Pendant ce temps, à Paris, plus d’une trentaine d’évacuations de campements ont été opérées depuis 2015, et c’est désormais quasiment chaque semaine qu’ont lieu des expulsions, le plus souvent accompagnées de violences policières et d’arrestations, y compris de personnes en cours de demande d’asile[Le collectif La Chapelle Debout fait état de 2 500 arrestations, 64 placements en centres de rétention administrative et plus de 250 obligations de quitter le territoire français (OQTF)] ! La ville de Paris tente de justifier ces opérations par l’état d’insalubrité de ces campements et met en avant son projet d’un « camp humanitaire » pour migrants primo-arrivants dans une sorte de no man’s land à proximité du périphérique.
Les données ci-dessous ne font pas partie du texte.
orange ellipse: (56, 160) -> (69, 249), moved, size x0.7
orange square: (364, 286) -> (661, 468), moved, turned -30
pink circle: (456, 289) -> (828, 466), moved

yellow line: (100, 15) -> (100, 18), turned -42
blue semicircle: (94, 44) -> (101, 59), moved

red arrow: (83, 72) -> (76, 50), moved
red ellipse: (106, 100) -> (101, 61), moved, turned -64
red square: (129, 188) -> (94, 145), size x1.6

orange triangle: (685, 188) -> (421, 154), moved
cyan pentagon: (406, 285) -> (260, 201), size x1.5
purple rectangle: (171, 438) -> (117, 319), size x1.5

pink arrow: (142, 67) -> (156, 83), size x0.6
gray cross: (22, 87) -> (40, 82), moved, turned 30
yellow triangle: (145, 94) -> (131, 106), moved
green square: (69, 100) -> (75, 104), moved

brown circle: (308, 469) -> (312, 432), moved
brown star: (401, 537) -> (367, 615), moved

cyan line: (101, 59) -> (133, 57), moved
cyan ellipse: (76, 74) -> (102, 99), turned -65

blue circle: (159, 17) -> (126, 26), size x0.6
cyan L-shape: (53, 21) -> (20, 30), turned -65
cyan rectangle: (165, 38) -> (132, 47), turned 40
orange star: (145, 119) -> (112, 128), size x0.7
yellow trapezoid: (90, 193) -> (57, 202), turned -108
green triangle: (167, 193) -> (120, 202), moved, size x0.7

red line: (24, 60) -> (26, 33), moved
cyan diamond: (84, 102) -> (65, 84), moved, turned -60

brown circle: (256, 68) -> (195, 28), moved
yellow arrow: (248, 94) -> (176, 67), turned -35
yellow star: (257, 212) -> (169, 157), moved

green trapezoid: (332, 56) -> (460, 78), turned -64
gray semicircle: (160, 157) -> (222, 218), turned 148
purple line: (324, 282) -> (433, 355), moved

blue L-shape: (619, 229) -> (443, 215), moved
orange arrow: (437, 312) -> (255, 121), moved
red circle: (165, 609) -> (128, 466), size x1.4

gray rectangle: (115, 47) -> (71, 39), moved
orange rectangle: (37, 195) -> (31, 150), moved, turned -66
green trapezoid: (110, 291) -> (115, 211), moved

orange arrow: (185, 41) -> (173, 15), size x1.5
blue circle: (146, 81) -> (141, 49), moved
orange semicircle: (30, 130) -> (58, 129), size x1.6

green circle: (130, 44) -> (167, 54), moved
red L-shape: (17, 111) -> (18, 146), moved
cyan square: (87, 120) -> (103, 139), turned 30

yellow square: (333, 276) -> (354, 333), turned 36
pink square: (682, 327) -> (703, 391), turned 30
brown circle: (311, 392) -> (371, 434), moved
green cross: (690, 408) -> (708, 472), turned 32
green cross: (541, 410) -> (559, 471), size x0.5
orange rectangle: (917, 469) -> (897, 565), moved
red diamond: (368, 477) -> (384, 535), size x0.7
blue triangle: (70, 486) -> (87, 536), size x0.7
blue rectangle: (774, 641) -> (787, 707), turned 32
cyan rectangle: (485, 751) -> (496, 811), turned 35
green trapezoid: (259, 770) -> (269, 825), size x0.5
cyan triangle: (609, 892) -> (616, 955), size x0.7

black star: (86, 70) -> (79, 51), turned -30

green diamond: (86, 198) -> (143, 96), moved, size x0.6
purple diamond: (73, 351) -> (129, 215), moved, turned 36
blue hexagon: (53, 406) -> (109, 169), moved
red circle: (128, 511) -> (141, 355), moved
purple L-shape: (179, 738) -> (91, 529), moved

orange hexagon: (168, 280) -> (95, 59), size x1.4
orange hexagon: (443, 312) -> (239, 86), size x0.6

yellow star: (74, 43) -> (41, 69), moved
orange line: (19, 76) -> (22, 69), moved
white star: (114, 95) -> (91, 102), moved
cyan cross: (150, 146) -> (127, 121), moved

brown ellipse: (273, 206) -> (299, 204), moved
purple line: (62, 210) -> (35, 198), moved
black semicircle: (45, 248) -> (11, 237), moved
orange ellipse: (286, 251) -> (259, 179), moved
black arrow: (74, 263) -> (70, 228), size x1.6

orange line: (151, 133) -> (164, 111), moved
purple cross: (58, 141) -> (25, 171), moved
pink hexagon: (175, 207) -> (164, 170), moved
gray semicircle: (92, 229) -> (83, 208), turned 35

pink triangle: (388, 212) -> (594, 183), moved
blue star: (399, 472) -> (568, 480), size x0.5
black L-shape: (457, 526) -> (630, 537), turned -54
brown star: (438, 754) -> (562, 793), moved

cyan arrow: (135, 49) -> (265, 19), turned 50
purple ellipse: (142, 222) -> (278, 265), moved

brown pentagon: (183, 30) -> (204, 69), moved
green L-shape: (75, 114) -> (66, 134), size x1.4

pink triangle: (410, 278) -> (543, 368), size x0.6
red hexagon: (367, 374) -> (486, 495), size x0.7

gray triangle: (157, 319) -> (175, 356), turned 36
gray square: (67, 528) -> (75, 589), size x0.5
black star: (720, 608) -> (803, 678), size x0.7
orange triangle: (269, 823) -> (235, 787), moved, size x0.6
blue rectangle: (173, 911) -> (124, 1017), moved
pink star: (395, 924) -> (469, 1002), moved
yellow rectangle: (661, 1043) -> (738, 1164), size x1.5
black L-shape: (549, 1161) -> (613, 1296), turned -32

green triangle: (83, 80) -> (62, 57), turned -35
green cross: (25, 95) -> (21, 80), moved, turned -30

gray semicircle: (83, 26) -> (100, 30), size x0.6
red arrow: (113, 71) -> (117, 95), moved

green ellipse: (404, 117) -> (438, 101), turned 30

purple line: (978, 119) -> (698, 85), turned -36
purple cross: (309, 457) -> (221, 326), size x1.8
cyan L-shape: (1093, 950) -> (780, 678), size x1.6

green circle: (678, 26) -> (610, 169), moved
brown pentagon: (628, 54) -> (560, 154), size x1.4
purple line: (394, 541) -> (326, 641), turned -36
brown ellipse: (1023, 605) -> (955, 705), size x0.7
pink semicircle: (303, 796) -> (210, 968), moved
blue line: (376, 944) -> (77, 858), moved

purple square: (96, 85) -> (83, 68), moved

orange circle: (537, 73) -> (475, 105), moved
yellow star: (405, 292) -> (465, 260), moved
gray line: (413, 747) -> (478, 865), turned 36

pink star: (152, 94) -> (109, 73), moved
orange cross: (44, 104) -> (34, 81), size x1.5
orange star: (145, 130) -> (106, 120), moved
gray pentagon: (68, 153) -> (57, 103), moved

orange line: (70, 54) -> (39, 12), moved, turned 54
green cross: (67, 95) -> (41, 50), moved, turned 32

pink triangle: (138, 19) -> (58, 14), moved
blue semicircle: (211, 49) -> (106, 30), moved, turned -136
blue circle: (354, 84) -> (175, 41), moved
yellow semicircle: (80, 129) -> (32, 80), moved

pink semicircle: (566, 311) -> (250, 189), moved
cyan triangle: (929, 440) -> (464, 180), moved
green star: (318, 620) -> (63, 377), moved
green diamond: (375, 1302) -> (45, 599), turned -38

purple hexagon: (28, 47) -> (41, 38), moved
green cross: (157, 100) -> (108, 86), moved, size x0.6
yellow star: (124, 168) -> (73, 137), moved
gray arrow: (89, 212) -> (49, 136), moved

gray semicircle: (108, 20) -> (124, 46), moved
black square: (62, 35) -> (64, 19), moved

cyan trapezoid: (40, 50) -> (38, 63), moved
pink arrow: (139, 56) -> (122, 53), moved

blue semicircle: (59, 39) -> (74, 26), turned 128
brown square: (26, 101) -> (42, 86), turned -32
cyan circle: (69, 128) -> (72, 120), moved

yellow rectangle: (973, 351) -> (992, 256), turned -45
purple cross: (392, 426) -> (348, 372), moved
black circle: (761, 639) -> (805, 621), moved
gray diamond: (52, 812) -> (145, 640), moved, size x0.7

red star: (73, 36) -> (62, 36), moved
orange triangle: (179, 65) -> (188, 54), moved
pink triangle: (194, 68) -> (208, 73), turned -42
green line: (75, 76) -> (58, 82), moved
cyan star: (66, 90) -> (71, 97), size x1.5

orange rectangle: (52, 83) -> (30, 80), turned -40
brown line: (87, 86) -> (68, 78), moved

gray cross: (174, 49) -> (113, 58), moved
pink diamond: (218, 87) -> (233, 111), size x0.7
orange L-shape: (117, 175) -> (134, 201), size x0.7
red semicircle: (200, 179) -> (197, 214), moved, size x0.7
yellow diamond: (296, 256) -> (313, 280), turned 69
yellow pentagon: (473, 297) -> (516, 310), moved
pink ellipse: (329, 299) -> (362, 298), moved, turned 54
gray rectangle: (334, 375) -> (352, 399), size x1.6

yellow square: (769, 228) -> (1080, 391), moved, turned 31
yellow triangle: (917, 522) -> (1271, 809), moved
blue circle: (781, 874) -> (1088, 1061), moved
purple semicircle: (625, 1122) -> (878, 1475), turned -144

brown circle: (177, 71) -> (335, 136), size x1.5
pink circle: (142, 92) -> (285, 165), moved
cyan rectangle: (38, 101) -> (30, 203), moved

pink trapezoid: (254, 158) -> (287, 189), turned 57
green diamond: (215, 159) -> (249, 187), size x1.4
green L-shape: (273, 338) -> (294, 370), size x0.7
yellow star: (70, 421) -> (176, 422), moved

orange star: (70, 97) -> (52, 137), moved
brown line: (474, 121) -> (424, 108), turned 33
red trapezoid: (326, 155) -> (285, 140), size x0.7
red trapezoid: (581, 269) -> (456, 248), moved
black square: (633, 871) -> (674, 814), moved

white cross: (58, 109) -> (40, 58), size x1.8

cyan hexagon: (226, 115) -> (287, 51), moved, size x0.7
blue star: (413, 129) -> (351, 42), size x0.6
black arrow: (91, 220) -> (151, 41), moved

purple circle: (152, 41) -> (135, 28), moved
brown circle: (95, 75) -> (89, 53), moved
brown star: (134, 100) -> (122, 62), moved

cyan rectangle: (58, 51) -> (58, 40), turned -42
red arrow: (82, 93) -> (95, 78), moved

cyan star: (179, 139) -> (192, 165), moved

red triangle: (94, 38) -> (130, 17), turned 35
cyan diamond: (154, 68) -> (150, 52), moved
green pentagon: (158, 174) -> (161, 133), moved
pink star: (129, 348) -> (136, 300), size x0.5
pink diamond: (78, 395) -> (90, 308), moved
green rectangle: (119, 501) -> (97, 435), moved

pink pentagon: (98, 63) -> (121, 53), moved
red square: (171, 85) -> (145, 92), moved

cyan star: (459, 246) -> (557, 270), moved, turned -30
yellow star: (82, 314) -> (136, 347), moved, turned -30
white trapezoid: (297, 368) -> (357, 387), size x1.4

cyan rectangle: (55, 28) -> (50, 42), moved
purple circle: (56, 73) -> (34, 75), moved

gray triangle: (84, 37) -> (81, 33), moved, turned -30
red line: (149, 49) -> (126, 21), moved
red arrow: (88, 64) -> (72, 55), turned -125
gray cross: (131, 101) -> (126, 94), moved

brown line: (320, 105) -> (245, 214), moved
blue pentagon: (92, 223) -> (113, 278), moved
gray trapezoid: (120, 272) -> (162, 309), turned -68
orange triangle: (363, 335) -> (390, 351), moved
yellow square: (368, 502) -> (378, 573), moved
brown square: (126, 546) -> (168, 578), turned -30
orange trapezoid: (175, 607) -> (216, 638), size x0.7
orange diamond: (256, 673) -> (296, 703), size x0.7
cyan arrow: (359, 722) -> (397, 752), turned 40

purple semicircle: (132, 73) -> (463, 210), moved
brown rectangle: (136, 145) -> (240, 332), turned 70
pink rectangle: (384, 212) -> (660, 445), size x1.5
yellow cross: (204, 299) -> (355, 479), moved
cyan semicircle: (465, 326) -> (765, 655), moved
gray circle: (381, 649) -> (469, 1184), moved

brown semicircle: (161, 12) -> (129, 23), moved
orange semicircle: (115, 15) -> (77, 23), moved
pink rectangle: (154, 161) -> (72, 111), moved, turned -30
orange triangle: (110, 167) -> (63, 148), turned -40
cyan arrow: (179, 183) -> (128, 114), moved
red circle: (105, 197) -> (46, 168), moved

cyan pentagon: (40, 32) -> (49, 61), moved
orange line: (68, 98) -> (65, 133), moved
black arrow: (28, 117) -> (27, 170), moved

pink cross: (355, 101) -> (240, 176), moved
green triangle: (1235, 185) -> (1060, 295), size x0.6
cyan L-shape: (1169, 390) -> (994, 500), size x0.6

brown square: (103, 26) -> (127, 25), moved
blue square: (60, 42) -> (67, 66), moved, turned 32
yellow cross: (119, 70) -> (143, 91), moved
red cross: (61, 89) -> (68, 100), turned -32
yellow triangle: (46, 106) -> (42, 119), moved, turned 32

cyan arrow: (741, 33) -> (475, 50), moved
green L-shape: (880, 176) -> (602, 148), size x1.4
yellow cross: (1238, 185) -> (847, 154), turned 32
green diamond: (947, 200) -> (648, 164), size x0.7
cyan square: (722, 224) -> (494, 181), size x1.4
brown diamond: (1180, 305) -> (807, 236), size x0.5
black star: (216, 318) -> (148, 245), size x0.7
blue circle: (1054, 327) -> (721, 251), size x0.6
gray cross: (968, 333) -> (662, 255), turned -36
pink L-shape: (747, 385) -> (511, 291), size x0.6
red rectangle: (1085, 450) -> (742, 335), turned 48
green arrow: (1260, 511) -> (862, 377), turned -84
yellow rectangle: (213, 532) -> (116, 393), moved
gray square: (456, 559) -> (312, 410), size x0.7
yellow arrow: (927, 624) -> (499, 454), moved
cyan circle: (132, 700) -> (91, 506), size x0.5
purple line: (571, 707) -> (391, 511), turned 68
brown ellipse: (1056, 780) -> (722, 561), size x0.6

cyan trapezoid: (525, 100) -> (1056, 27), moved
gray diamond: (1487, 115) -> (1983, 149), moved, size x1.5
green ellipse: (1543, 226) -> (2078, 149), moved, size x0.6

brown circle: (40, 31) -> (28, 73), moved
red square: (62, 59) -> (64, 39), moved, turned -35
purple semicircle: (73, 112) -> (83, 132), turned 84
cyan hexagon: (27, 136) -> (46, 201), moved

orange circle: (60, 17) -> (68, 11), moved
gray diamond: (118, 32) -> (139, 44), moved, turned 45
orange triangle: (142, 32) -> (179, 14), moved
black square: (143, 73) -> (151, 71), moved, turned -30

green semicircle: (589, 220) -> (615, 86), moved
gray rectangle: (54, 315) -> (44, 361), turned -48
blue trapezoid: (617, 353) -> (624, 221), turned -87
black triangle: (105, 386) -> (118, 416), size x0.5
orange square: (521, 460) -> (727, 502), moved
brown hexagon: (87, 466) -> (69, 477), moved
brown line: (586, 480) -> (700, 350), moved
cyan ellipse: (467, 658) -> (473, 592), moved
Il est prévu qu’on y triera les personnes en fonction, notamment, de leur éligibilité à l’asile. Un « hotspot » comme on en voit en Grèce ou en Turquie, en somme.
Qu’un camp humanitaire soit créé dans la capitale même d’un pays comme la France laisse pour le moins interdit ! Ce pays, parmi les plus grandes puissances du monde, n’aurait ainsi pour seule alternative en matière d’accueil des réfugié·e·s que les bidonvilles comme celui de Calais ou le camp humanitaire à l’instar de ceux installés dans des zones de guerre, d’exode ou de catastrophe environnementale Une procédure de droit commun existe pourtant pour l’accueil des demandeurs d’asile. Mais le délai d’accès aux guichets où demander l’asile est aujourd’hui, à Paris comme dans le Nord, de plusieurs mois, et le nombre de places dans les centres d’accueil des demandeurs d’asile (Cada) est notoirement insuffisant. En 2002, la Coordination française pour le droit d’asile (CFDA) estimait déjà nécessaire d’augmenter fortement le nombre de places indispensables pour accueillir correctement les demandeurs d’asile ; elle n’a guère été entendue. Aujourd’hui, c’est en dehors de tout dispositif légal que s’organise un pseudo-accueil subordonné à des considérations policières et politiques.